The big question now...is what am I going to do about it.
I am going to list down every element of "temptation" that exists to me. (actually the list is not that big). The purpose is not to try to avoid the temptations....for this is futile....after all we are living inside the world that is potential. The objective is indeed to see these items as an opportunity for me to exercise my will. The most important thing is to be committed to the idea that by doing so...by exercising my will I will change my status in this world which is currently a pawn of potential in someone else's experience and become the god of my own world...controlling the outcome of my experiences.
The LIST:
Watching movies at 1.30am when I would rather be mediating and focusing my will on something meaningful to experience. Movies have been an addiction due to the fact that they help the victim I have been "acting as" escape into another realm where dreams come true in that place. (inside the movie that I immerse myself in)...but then I wake up...and I am back to role playing the victim again. Before I wrote this....I had every intention of watching a movie as soon as I signed out of this blog. It is 1.45am here in NZ. I would then like every addiction, come down out of the dream back to this place the conscious determines to be reality, and I would then be annoyed at myself for the opportunity cost ...having wasted a perfectly good evening that I could have done so many other things with.

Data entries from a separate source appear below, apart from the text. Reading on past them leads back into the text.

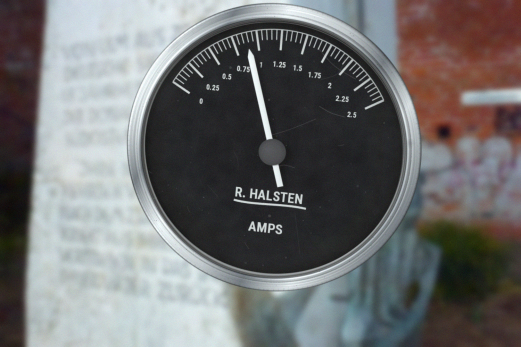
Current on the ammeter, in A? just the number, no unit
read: 0.9
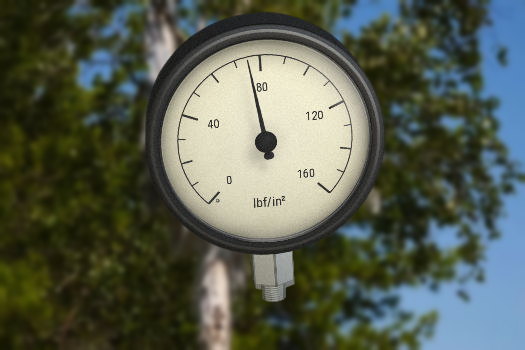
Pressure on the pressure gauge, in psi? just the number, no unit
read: 75
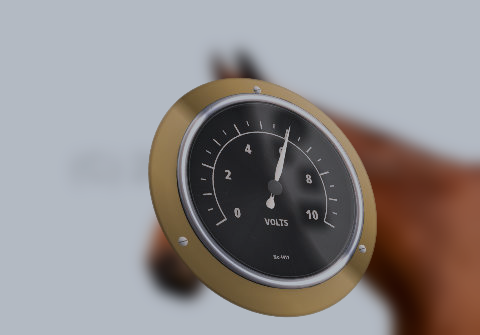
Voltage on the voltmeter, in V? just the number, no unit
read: 6
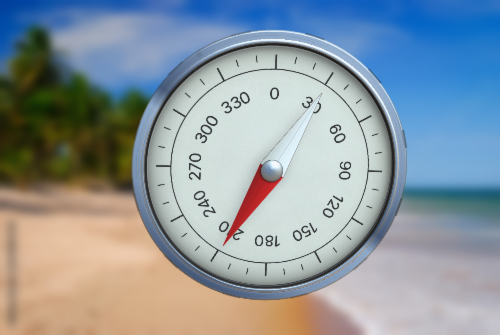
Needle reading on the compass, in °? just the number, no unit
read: 210
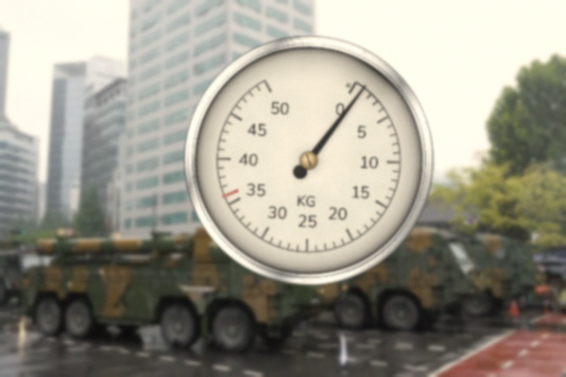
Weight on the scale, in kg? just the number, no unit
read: 1
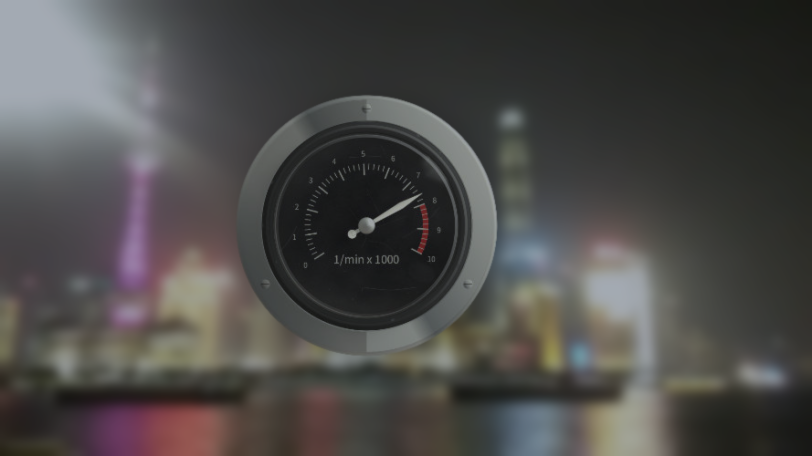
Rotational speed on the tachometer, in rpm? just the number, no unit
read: 7600
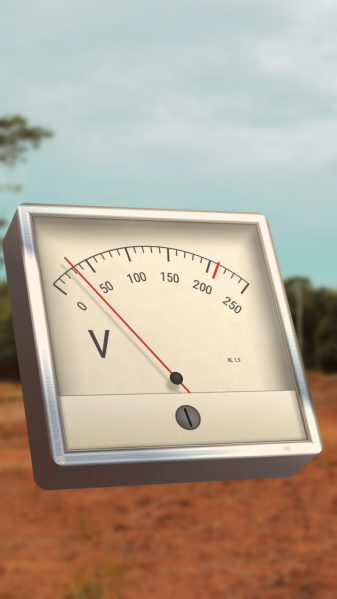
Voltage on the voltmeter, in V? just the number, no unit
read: 30
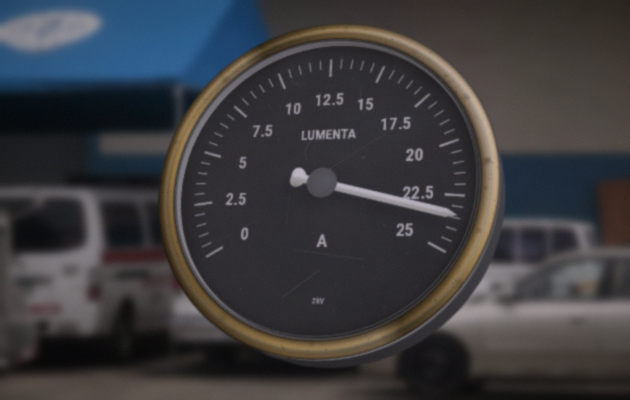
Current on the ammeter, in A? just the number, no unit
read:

Food...eating Wheat and sugar products....This is the most debilitating thing I can do to myself at the moment. It is a power drainer. The sugar products I get....they are high energy, so I substituting for "true" energy by giving myself an external boost when I am spiritually low because I have been focusing on escapes, playing victim or illusive external pursuits.

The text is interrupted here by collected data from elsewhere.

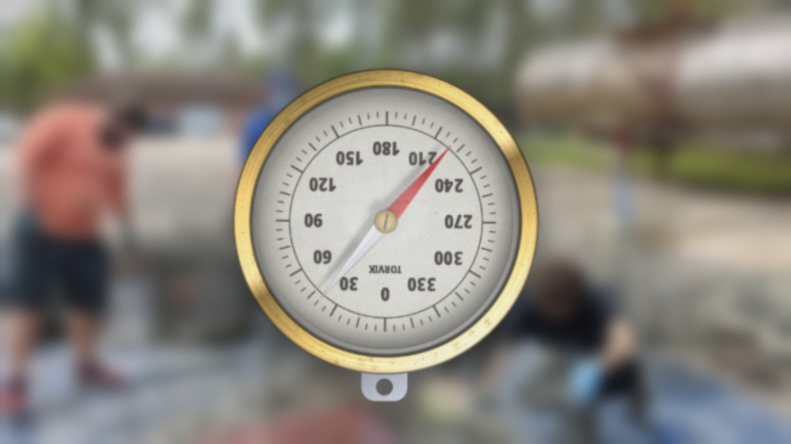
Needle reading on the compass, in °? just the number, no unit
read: 220
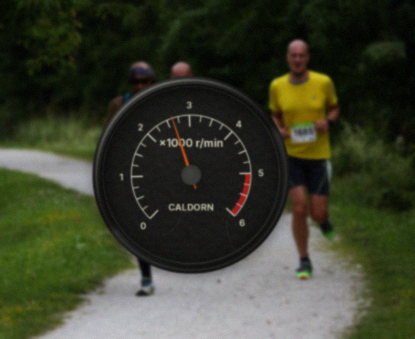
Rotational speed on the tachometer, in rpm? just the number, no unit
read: 2625
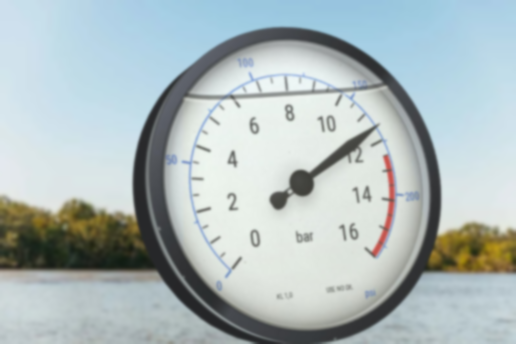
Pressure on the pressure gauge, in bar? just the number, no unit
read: 11.5
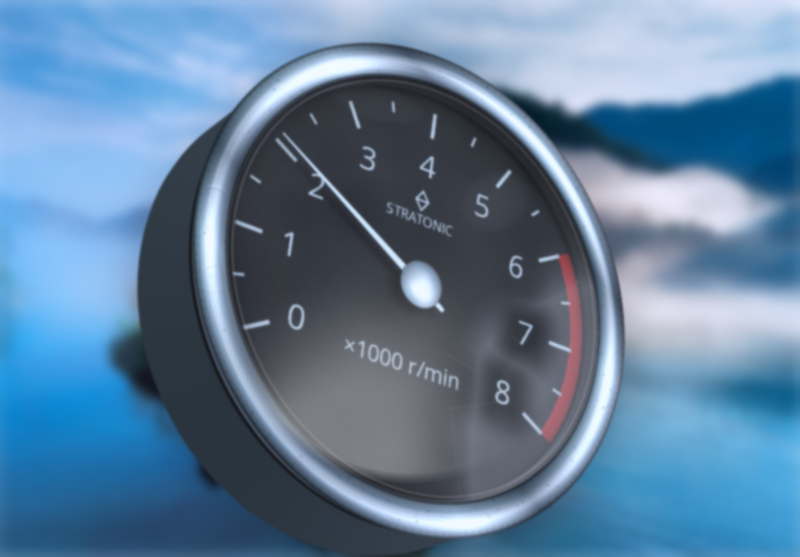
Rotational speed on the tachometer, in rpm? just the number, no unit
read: 2000
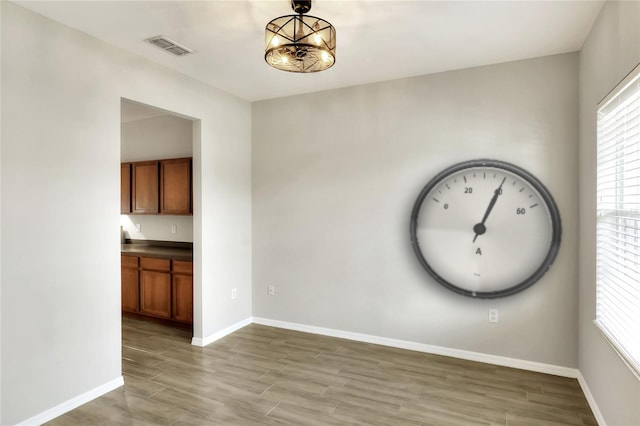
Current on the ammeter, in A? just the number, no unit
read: 40
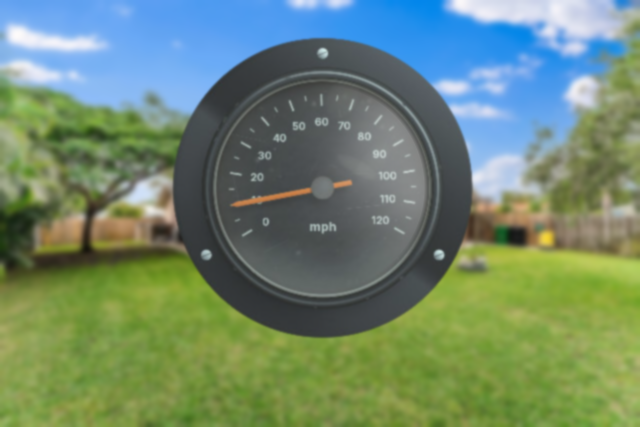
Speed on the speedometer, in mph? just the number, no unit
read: 10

What then does Wheat represent? Is it another form of energy... albeit one slightly longer lasting than Sugar? Gossip is another issue for me. Focused on creating money is another...probably the biggest one.
My day is now going to change. The purpose of my day is to find opportunities to exercise my Will in a non Karma generating way.
Spare time can be spent meditating to BE Abundance energy. This is to enable experiences of abundance ...permanently....because it becomes a reflection of who I AM.
The second part I will focus on is my WILL. I WILL, WE WILL, GOD WILL...I AM!
I will be back soon to discuss results and update.